OBJETIVO ▸ Reproduce todas las líneas de datos que siguen, sin alterar ningún carácter.

::::::::::

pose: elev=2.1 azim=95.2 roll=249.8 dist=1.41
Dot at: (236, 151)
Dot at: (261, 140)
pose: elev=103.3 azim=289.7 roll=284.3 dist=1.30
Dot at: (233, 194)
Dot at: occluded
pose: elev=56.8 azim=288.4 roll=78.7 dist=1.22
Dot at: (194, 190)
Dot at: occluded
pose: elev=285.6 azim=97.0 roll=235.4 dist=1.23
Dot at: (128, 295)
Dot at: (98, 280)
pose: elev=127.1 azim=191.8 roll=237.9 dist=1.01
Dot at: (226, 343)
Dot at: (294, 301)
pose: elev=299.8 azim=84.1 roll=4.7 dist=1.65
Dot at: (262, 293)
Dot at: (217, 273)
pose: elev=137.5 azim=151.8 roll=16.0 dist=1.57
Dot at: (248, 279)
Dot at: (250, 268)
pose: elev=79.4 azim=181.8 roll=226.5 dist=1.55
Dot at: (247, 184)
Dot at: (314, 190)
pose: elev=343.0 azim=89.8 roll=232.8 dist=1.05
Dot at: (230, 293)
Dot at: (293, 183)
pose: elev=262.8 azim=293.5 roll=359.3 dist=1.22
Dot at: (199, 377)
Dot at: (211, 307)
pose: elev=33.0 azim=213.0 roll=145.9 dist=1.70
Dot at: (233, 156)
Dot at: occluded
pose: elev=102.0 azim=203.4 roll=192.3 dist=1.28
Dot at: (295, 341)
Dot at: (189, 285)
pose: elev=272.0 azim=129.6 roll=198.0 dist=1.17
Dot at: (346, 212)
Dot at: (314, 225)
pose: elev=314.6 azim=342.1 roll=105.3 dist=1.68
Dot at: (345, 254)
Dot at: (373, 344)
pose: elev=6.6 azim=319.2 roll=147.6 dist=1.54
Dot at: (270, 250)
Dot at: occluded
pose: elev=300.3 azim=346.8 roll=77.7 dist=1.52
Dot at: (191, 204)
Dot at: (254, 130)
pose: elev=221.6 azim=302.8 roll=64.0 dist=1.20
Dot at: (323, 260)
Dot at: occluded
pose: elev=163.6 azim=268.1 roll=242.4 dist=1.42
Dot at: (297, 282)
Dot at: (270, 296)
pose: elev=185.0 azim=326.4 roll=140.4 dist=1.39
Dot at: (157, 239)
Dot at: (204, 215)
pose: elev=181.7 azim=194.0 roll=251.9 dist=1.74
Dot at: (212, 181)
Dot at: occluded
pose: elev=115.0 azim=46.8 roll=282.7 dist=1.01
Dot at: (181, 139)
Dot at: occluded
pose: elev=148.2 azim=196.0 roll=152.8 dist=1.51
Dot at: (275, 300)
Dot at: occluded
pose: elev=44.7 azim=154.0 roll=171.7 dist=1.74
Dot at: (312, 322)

::::::::::

RESULTADO DEL EJERCICIO ▸
pose: elev=2.1 azim=95.2 roll=249.8 dist=1.41
Dot at: (236, 151)
Dot at: (261, 140)
pose: elev=103.3 azim=289.7 roll=284.3 dist=1.30
Dot at: (233, 194)
Dot at: occluded
pose: elev=56.8 azim=288.4 roll=78.7 dist=1.22
Dot at: (194, 190)
Dot at: occluded
pose: elev=285.6 azim=97.0 roll=235.4 dist=1.23
Dot at: (128, 295)
Dot at: (98, 280)
pose: elev=127.1 azim=191.8 roll=237.9 dist=1.01
Dot at: (226, 343)
Dot at: (294, 301)
pose: elev=299.8 azim=84.1 roll=4.7 dist=1.65
Dot at: (262, 293)
Dot at: (217, 273)
pose: elev=137.5 azim=151.8 roll=16.0 dist=1.57
Dot at: (248, 279)
Dot at: (250, 268)
pose: elev=79.4 azim=181.8 roll=226.5 dist=1.55
Dot at: (247, 184)
Dot at: (314, 190)
pose: elev=343.0 azim=89.8 roll=232.8 dist=1.05
Dot at: (230, 293)
Dot at: (293, 183)
pose: elev=262.8 azim=293.5 roll=359.3 dist=1.22
Dot at: (199, 377)
Dot at: (211, 307)
pose: elev=33.0 azim=213.0 roll=145.9 dist=1.70
Dot at: (233, 156)
Dot at: occluded
pose: elev=102.0 azim=203.4 roll=192.3 dist=1.28
Dot at: (295, 341)
Dot at: (189, 285)
pose: elev=272.0 azim=129.6 roll=198.0 dist=1.17
Dot at: (346, 212)
Dot at: (314, 225)
pose: elev=314.6 azim=342.1 roll=105.3 dist=1.68
Dot at: (345, 254)
Dot at: (373, 344)
pose: elev=6.6 azim=319.2 roll=147.6 dist=1.54
Dot at: (270, 250)
Dot at: occluded
pose: elev=300.3 azim=346.8 roll=77.7 dist=1.52
Dot at: (191, 204)
Dot at: (254, 130)
pose: elev=221.6 azim=302.8 roll=64.0 dist=1.20
Dot at: (323, 260)
Dot at: occluded
pose: elev=163.6 azim=268.1 roll=242.4 dist=1.42
Dot at: (297, 282)
Dot at: (270, 296)
pose: elev=185.0 azim=326.4 roll=140.4 dist=1.39
Dot at: (157, 239)
Dot at: (204, 215)
pose: elev=181.7 azim=194.0 roll=251.9 dist=1.74
Dot at: (212, 181)
Dot at: occluded
pose: elev=115.0 azim=46.8 roll=282.7 dist=1.01
Dot at: (181, 139)
Dot at: occluded
pose: elev=148.2 azim=196.0 roll=152.8 dist=1.51
Dot at: (275, 300)
Dot at: occluded
pose: elev=44.7 azim=154.0 roll=171.7 dist=1.74
Dot at: (312, 322)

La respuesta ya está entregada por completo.